### WORK INSTRUCTION
Print out the full listing below, word for word.

/---

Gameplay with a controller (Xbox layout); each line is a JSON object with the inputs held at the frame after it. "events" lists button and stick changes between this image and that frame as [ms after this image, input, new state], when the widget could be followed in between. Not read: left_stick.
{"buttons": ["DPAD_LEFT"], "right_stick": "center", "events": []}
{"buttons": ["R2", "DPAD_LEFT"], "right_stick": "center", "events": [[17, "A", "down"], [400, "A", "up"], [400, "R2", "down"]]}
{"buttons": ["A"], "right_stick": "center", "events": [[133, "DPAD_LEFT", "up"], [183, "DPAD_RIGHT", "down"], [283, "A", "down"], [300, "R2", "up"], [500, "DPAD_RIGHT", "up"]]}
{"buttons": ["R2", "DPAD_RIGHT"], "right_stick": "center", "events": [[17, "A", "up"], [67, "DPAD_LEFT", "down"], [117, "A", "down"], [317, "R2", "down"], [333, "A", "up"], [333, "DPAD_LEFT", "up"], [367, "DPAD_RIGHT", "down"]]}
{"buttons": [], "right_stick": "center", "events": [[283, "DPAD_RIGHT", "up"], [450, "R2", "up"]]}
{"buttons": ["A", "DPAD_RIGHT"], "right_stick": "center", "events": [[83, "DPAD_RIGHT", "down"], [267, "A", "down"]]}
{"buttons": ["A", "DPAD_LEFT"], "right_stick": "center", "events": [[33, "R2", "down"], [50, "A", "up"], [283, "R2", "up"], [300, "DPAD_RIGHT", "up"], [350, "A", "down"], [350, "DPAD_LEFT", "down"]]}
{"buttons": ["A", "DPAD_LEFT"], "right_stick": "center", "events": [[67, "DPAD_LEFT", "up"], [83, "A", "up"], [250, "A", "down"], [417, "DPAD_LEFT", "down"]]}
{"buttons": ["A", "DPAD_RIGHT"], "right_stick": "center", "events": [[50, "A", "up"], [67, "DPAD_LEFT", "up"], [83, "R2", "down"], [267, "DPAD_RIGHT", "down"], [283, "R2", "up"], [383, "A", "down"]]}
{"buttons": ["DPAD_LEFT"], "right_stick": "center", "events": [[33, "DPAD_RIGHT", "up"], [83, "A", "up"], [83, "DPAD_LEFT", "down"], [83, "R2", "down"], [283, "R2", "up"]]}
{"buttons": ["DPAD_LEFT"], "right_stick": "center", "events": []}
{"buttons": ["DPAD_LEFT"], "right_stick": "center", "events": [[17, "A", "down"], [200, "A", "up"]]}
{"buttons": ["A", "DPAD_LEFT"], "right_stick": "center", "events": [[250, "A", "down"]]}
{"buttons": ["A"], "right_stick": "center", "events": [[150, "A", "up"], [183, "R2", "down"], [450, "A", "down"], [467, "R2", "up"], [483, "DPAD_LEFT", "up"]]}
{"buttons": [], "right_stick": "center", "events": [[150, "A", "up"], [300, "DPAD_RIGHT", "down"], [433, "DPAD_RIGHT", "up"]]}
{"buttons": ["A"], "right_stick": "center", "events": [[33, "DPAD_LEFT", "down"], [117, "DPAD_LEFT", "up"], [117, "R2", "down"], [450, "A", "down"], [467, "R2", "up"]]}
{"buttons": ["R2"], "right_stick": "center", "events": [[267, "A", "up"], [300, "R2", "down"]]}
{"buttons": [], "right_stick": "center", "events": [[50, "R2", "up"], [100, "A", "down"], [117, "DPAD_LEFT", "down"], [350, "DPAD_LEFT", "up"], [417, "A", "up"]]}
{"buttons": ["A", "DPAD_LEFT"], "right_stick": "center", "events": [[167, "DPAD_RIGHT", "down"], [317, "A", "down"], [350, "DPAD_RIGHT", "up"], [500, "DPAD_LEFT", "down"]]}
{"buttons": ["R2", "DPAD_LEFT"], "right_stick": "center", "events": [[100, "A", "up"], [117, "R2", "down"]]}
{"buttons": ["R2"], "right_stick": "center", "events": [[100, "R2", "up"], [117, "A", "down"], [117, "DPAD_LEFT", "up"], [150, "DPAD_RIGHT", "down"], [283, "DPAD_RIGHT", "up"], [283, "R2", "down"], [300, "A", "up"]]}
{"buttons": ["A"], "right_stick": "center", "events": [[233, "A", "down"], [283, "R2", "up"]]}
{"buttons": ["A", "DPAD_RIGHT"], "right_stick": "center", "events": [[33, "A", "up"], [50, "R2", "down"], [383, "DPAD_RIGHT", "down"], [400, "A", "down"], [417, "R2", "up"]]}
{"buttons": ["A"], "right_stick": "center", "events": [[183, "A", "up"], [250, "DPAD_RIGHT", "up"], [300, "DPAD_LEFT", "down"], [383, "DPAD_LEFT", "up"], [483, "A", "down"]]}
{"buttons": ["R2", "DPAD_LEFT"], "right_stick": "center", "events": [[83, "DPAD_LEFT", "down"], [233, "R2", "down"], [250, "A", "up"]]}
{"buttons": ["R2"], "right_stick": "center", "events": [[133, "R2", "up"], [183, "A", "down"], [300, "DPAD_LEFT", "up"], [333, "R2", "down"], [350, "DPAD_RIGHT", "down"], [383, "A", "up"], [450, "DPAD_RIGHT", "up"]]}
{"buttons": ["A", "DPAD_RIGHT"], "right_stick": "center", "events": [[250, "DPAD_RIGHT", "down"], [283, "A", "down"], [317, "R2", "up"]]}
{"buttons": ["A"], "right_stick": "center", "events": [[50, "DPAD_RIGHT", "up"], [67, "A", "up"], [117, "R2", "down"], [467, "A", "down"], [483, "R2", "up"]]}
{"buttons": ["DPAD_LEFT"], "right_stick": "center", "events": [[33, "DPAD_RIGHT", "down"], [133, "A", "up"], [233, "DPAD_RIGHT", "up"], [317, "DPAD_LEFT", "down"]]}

\---

### OUTPUT FOR THIS TASK
Gameplay with a controller (Xbox layout); each line is a JSON object with the inputs held at the frame after it. "events" lists button and stick changes between this image and that frame as [ms after this image, input, new state], when the widget could be followed in between. Not read: left_stick.
{"buttons": ["DPAD_LEFT"], "right_stick": "center", "events": []}
{"buttons": ["R2", "DPAD_LEFT"], "right_stick": "center", "events": [[17, "A", "down"], [400, "A", "up"], [400, "R2", "down"]]}
{"buttons": ["A"], "right_stick": "center", "events": [[133, "DPAD_LEFT", "up"], [183, "DPAD_RIGHT", "down"], [283, "A", "down"], [300, "R2", "up"], [500, "DPAD_RIGHT", "up"]]}
{"buttons": ["R2", "DPAD_RIGHT"], "right_stick": "center", "events": [[17, "A", "up"], [67, "DPAD_LEFT", "down"], [117, "A", "down"], [317, "R2", "down"], [333, "A", "up"], [333, "DPAD_LEFT", "up"], [367, "DPAD_RIGHT", "down"]]}
{"buttons": [], "right_stick": "center", "events": [[283, "DPAD_RIGHT", "up"], [450, "R2", "up"]]}
{"buttons": ["A", "DPAD_RIGHT"], "right_stick": "center", "events": [[83, "DPAD_RIGHT", "down"], [267, "A", "down"]]}
{"buttons": ["A", "DPAD_LEFT"], "right_stick": "center", "events": [[33, "R2", "down"], [50, "A", "up"], [283, "R2", "up"], [300, "DPAD_RIGHT", "up"], [350, "A", "down"], [350, "DPAD_LEFT", "down"]]}
{"buttons": ["A", "DPAD_LEFT"], "right_stick": "center", "events": [[67, "DPAD_LEFT", "up"], [83, "A", "up"], [250, "A", "down"], [417, "DPAD_LEFT", "down"]]}
{"buttons": ["A", "DPAD_RIGHT"], "right_stick": "center", "events": [[50, "A", "up"], [67, "DPAD_LEFT", "up"], [83, "R2", "down"], [267, "DPAD_RIGHT", "down"], [283, "R2", "up"], [383, "A", "down"]]}
{"buttons": ["DPAD_LEFT"], "right_stick": "center", "events": [[33, "DPAD_RIGHT", "up"], [83, "A", "up"], [83, "DPAD_LEFT", "down"], [83, "R2", "down"], [283, "R2", "up"]]}
{"buttons": ["DPAD_LEFT"], "right_stick": "center", "events": []}
{"buttons": ["DPAD_LEFT"], "right_stick": "center", "events": [[17, "A", "down"], [200, "A", "up"]]}
{"buttons": ["A", "DPAD_LEFT"], "right_stick": "center", "events": [[250, "A", "down"]]}
{"buttons": ["A"], "right_stick": "center", "events": [[150, "A", "up"], [183, "R2", "down"], [450, "A", "down"], [467, "R2", "up"], [483, "DPAD_LEFT", "up"]]}
{"buttons": [], "right_stick": "center", "events": [[150, "A", "up"], [300, "DPAD_RIGHT", "down"], [433, "DPAD_RIGHT", "up"]]}
{"buttons": ["A"], "right_stick": "center", "events": [[33, "DPAD_LEFT", "down"], [117, "DPAD_LEFT", "up"], [117, "R2", "down"], [450, "A", "down"], [467, "R2", "up"]]}
{"buttons": ["R2"], "right_stick": "center", "events": [[267, "A", "up"], [300, "R2", "down"]]}
{"buttons": [], "right_stick": "center", "events": [[50, "R2", "up"], [100, "A", "down"], [117, "DPAD_LEFT", "down"], [350, "DPAD_LEFT", "up"], [417, "A", "up"]]}
{"buttons": ["A", "DPAD_LEFT"], "right_stick": "center", "events": [[167, "DPAD_RIGHT", "down"], [317, "A", "down"], [350, "DPAD_RIGHT", "up"], [500, "DPAD_LEFT", "down"]]}
{"buttons": ["R2", "DPAD_LEFT"], "right_stick": "center", "events": [[100, "A", "up"], [117, "R2", "down"]]}
{"buttons": ["R2"], "right_stick": "center", "events": [[100, "R2", "up"], [117, "A", "down"], [117, "DPAD_LEFT", "up"], [150, "DPAD_RIGHT", "down"], [283, "DPAD_RIGHT", "up"], [283, "R2", "down"], [300, "A", "up"]]}
{"buttons": ["A"], "right_stick": "center", "events": [[233, "A", "down"], [283, "R2", "up"]]}
{"buttons": ["A", "DPAD_RIGHT"], "right_stick": "center", "events": [[33, "A", "up"], [50, "R2", "down"], [383, "DPAD_RIGHT", "down"], [400, "A", "down"], [417, "R2", "up"]]}
{"buttons": ["A"], "right_stick": "center", "events": [[183, "A", "up"], [250, "DPAD_RIGHT", "up"], [300, "DPAD_LEFT", "down"], [383, "DPAD_LEFT", "up"], [483, "A", "down"]]}
{"buttons": ["R2", "DPAD_LEFT"], "right_stick": "center", "events": [[83, "DPAD_LEFT", "down"], [233, "R2", "down"], [250, "A", "up"]]}
{"buttons": ["R2"], "right_stick": "center", "events": [[133, "R2", "up"], [183, "A", "down"], [300, "DPAD_LEFT", "up"], [333, "R2", "down"], [350, "DPAD_RIGHT", "down"], [383, "A", "up"], [450, "DPAD_RIGHT", "up"]]}
{"buttons": ["A", "DPAD_RIGHT"], "right_stick": "center", "events": [[250, "DPAD_RIGHT", "down"], [283, "A", "down"], [317, "R2", "up"]]}
{"buttons": ["A"], "right_stick": "center", "events": [[50, "DPAD_RIGHT", "up"], [67, "A", "up"], [117, "R2", "down"], [467, "A", "down"], [483, "R2", "up"]]}
{"buttons": ["DPAD_LEFT"], "right_stick": "center", "events": [[33, "DPAD_RIGHT", "down"], [133, "A", "up"], [233, "DPAD_RIGHT", "up"], [317, "DPAD_LEFT", "down"]]}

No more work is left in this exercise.